La pira era stata preparata con cura, come quando i parenti preparano la culla al nascituro o la stanza nuziale agli sposi : si era lavorato con calma e devozione, accudendo quella catasta di legno senza fretta ma non con indolenza.
Sembrava che non si volesse far scorrere il tempo. Ogni gesto avvicinava i presenti al commiato,
lentamente volevano evitare che anche un poco di loro morisse.

La pira era costituita da tronchi robusti , intervallati da fronde tagliate da alberi resinosi.
L'odore del legno tagliato che gocciolava resina era forte , quasi inebriante.
Per aumentarne la vampa, si ebbe cura di cospargere la pira d'un poco d'olio.


Su quel letto silvestre riposava Lei, coperta da una stoffa bianca.

Ma l'ineluttabile prima o poi va affrontato.
C'era da passare una torcia accanto ad una catasta di legna.
C'era da salutare una amica e una sorella.

Tutti erano presenti per un unico scopo e ironia, l'ultima grande ironia, nessuno voleva prendervi parte.

Ma alla fine una mano tremante avvicinò la fiamma alla base della catasta.
La fiammella saltò allegra dalla torcia alla legna.
Dapprima timida, come volesse guardarsi d'intorno, poi più spavalda cominciò a scivolare lungo olii e resine guizzando e nascondendosi fra tronchi e ramaglie.


Un riverbero rosso cominciava a riflettersi sul terreno, mentre sbocchi di fuoco uscivano a pendere aria dalla base della catasta, circondandola.

Il fuoco si fece deciso.
La fiamma si alzò.
Ora era difficile distinguere in quel muro di fiamma il corpo di lei.
Ma cionondimeno, benché dense volute di fumo e sfrigolanti riccioli di fiamma danzassero nell'aria, le vampe ancora non ebbero il coraggio di intaccare la stoffa del sudario.


Esitavano, tentennavano, forse addirittura speravano di essere richiamate dall'ingrato compito.
Ma alla fine una fiamma, coraggiosa o infame non è dato sapere , si inerpico verso il cielo ma pentita chinò la testa verso il corpo di lei e mordendo la stoffa, decise di portarla con sè.

Rapidamente altre fiamme si unirono alla danza, strappandole in cenere il sudario e mettendo a nudo la pelle cerulea.

Era l'ultima immagine.
Il fuoco sembrò allentare per un poco la propria stretta, sembrò scostarsi per permettere a tutti un ultimo sguardo.


Poi decise che era tempo.
E lo spettacolo si concluse in un sipario di fiamma.

Tergesteo rammentò.

“Iniziò tutto davanti un fuoco a Milano … non poteva finire diversamente” si disse il Folle.

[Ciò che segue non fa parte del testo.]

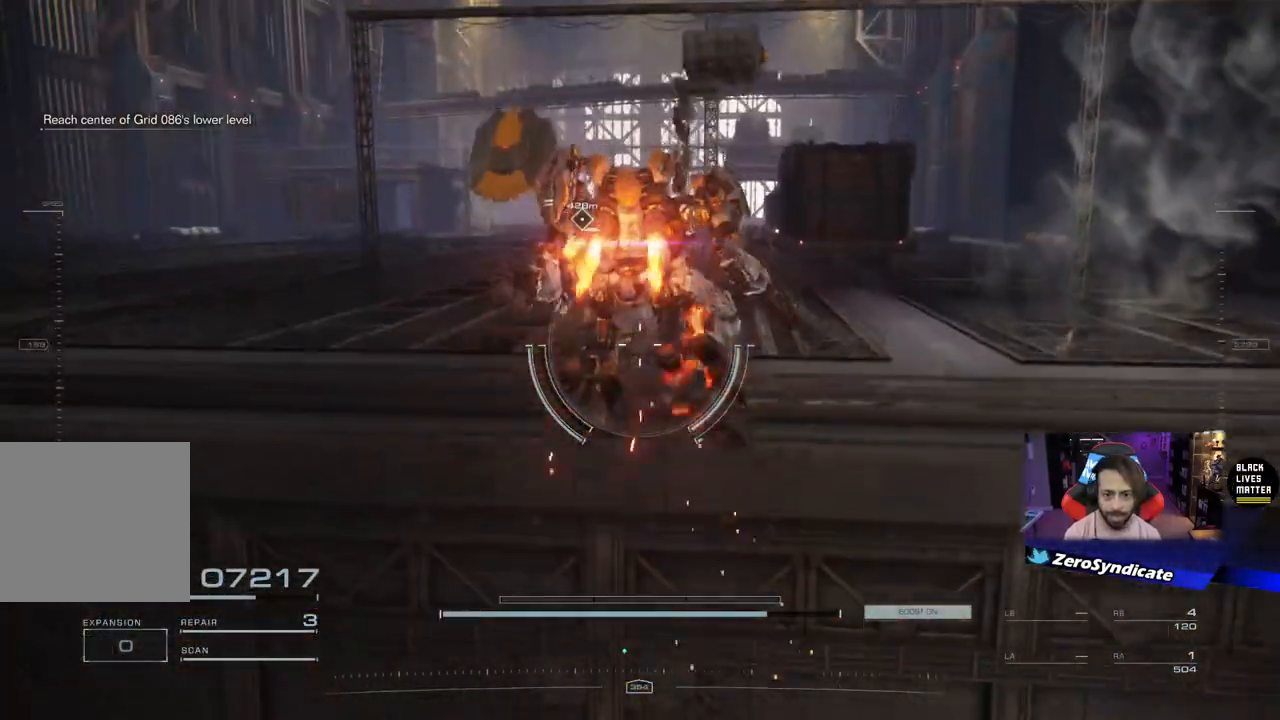
{"buttons": [], "left_stick": "up", "right_stick": "center", "events": [[150, "L2", "up"]]}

“Vedi, quel fuoco continuerà ad ardere e a bruciare e ad illuminare anche se non lo volesse. E' la sua natura, non l'ha scelta. Gli è toccata in sorte". “

Rammentava ogni singola parola.


“Il fuoco per sua natura arde e riscalda e illumina.
Parimenti brucia e consuma.
Fuoco sei stata … al fuoco sei tornata.

Attraverso un boccale di birra,
la vita di un soldato è solo un dettaglio,
qualcosa di indistinto che accade
in un breve intervallo.
Un frammento, una scheggia del tempo
Che non bastò neppure a dirti addio.
Però com’eri bella e ridevi.
Ogni ragione ha la sua guerra.
Tu hai preso il torto e ridevi.

Addio , Sorella di morte
mormorò allontanandosi dalle fiamme.

Il fumo cominciava a bruciargli gli occhi da morire.
O almeno credeva fosse questo il motivo.
Ippolita
all'improvviso ... luce... calore!
Il cielo si era tinto di rosso.
L'odore del legno resinoso si espandeva ormai in tutta la vallata sottostante la collina.
Piccoli fiocchi grigiasti di cenere la stavano ricoprendo .
Ippolita era come ipnotizzata da quello spettacolo.
Non riusciva a muoversi, nè a staccare gli occhi dalle fiamme che stavano imprigionando per sempre la guerriera... o la stavano rendendo libera.
Guardava la cenere cadere...era l'ultimo atto.
Ora dani sarebbe per sempre stata lì, avrebbe fatto parte come nessuno mai di quella collina, avrebbe fatto parte di quella città che l'aveva tanto amata e che lei aveva scelto come la sua ultima dimora.
L'odore pungente del fumo, il profumo delle resine, il bagliore delle fiamme, la tristezza che si poteva respirare..
Ovunque , sulla collina, si era radunata gente.
Tutti erano ipnotizzati dallo spettacolo del fuoco, tutti respiravano il fumo della pira... un solo pensiero.. dani!
Non una parola, non un sussurro... solo il crepitio delle fiamme...
Ippolita si alzò lentamente, il tempo del silenzio era terminato, ora aveva bisogno di ricordare quanto bello fosse stato conoscere dani, ora era tempo di ricordarla allegramente come Lei avrebbe voluto.
Ora era il tempo di rinnovare gli affetti, perchè sapeva che dani sarebbe sempre vissuta nell'amore che potevano dare le persone che lei aveva amato.
Immobile sotto la grande quercia, vide Amsterdam. il suo volto era impassibile, ma disteso.. dopo la rabbia la serenità... l'ultimo regalo della guerriera.
Si avvicinò, e gli pose una mano sulla spalla.
Lui si voltò e guardò l'amica negli occhi.
Era come guardarsi allo specchio... dolore e pace.. ma non rassegnazione!
Un abbraccio... e finalmente le lacrime!
_________________
Amsterdam707


La pira terminata, lì da guardare fino a che la notte non scese.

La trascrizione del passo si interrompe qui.